We have random variable $T$ exponentially distributed with mean $\mu$. Assume that set $\mathbb R$ is divided by intervals of length L. Therefore, our variable $T$ falls into one of the following intervals: $(0;L],(L ; 2L], (2L,3L],\dots,(iL,(i+1)L],\dots$
Question: Find average distance between $T$ and the right bound of interval where it fell.
for example, if L = 0,05 and in one moment T = 0.17 then this distance equals 0.03, but I want to find average of those distances if T is distributed with exponential law.
My solution: Exponential law: $$\mathbb P(T\leq x)=F_{exp}(x) =\begin{cases} 1-e^{-\frac{x}{\mu}} ,\, x\geq 0;\\0,\ otherwise.\end{cases}$$
So our intervals correspond to the following probability of falling into them respectively: $$ \mathbb P(0 \leq T\leq L) = F_{exp} (L) - F_{exp}(0),\ldots, \mathbb P(iL \leq T \leq (i+1) L) = F_{exp} ((i+1)L) - F_{exp}(iL)\dots $$
I think that my desirable thing is: $$ \mathbb E T =\sum_{i=0}^{+\infty} \mathbb E (T\,|\, iL\leq T \leq (i+1)L) \cdot \mathbb P(iL \leq T \leq (i+1) L), $$ where $(T\,|\, iL\leq T \leq (i+1)L)$ --- average distance to the right bound of interval with number $i$ : $(iL;(i+1)L)$ with condition of falling in this $i$ interval. we have already found the second multiplier of every summand, So.

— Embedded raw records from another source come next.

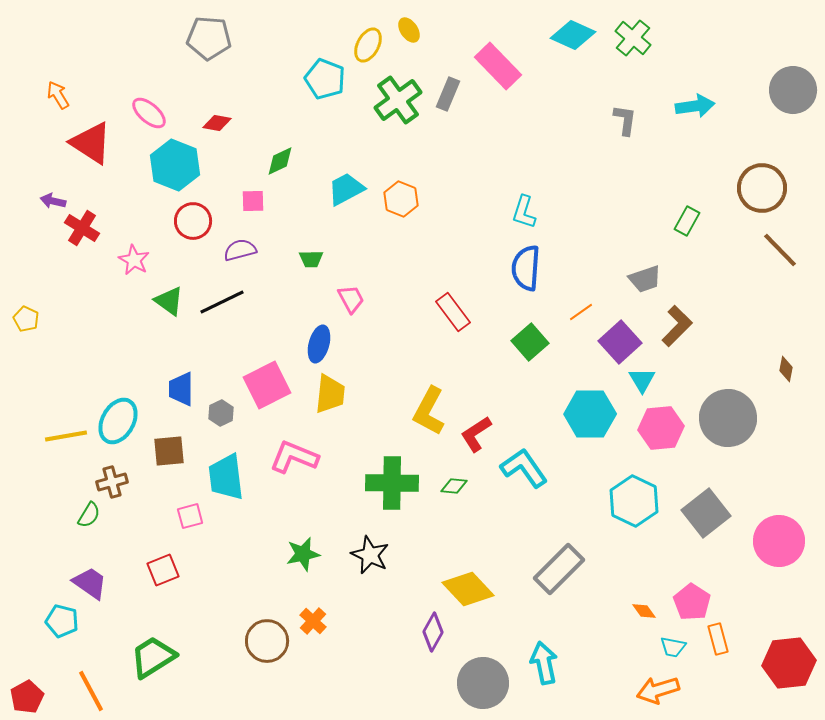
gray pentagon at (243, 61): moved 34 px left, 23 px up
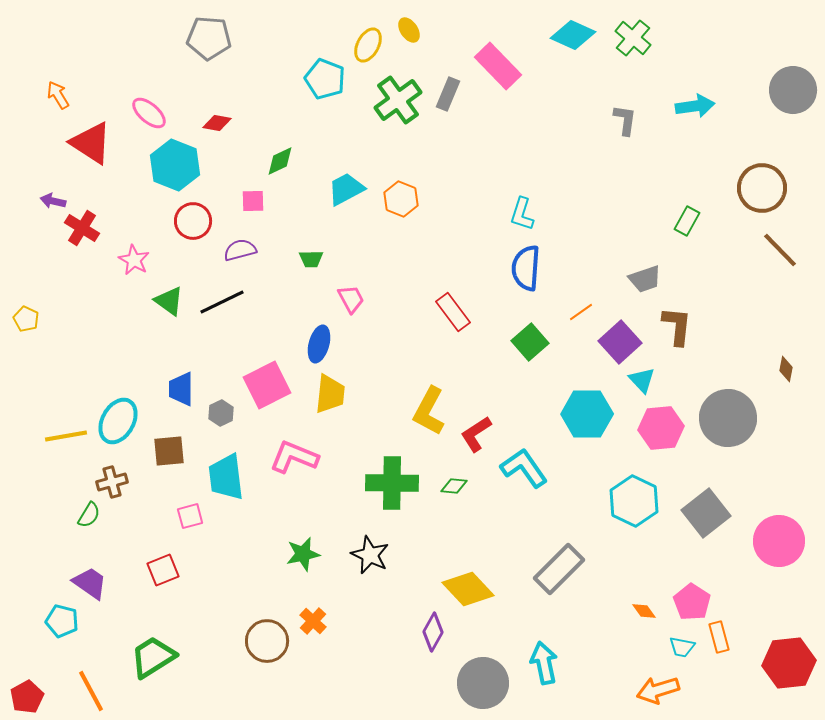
cyan L-shape at (524, 212): moved 2 px left, 2 px down
brown L-shape at (677, 326): rotated 39 degrees counterclockwise
cyan triangle at (642, 380): rotated 12 degrees counterclockwise
cyan hexagon at (590, 414): moved 3 px left
orange rectangle at (718, 639): moved 1 px right, 2 px up
cyan trapezoid at (673, 647): moved 9 px right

How to find the first conditional expectation?
I think that it is $$ \mathbb E (T\,|\, iL\leq T \leq (i+1)L) = L-\int_{iL}^{(i+1)L} x\cdot \frac{\frac{1}{\mu} e^{-\frac{x}{\mu}}}{\mathbb P(iL \leq T \leq (i+1) L)}\, dx $$ But it is wrong, I guess, because I don't like it :)
Update: Is this right? $$ \mathbb E ((i+1)L-T\,|\, iL\leq T \leq (i+1)L) = \int_{iL}^{(i+1)L} ((i+1)L-x)\cdot \frac{\frac{1}{\mu} e^{-\frac{x}{\mu}}}{\mathbb P(iL \leq T \leq (i+1) L)}\, dx $$
The random variable of interest is $$T^* = L\lceil T/L \rceil - T = (i+1)L - T, \quad T \in (iL, (i+1)L], \quad i = 0, 1, 2, \ldots,$$ where $L > 0$ is a known and fixed quantity representing the width of the intervals that partition the support of $T$. Therefore, $$\begin{align*} \operatorname{E}[T^*] &= \int_{t=0}^\infty (L \lceil t/L \rceil - t) f_T(t) \, dt \\ &= \sum_{i=0}^\infty \int_{t=iL}^{(i+1)L} ((i+1)L - t)\cdot \frac{e^{-t/\mu}}{\mu} \, dt \\ &= \left(\mu + (L-\mu) e^{L/\mu}\right)\sum_{i=0}^\infty e^{-(i+1)L/\mu} \\ &= \frac{\mu + (L - \mu) e^{L/\mu}}{e^{L/\mu} - 1}. \end{align*}$$ Note that this expression satisfies $$0 < \operatorname{E}[T^*] < L$$ for all $\mu > 0$, with $\operatorname{E}[T^*] \to L$ as $\mu \to 0^+$.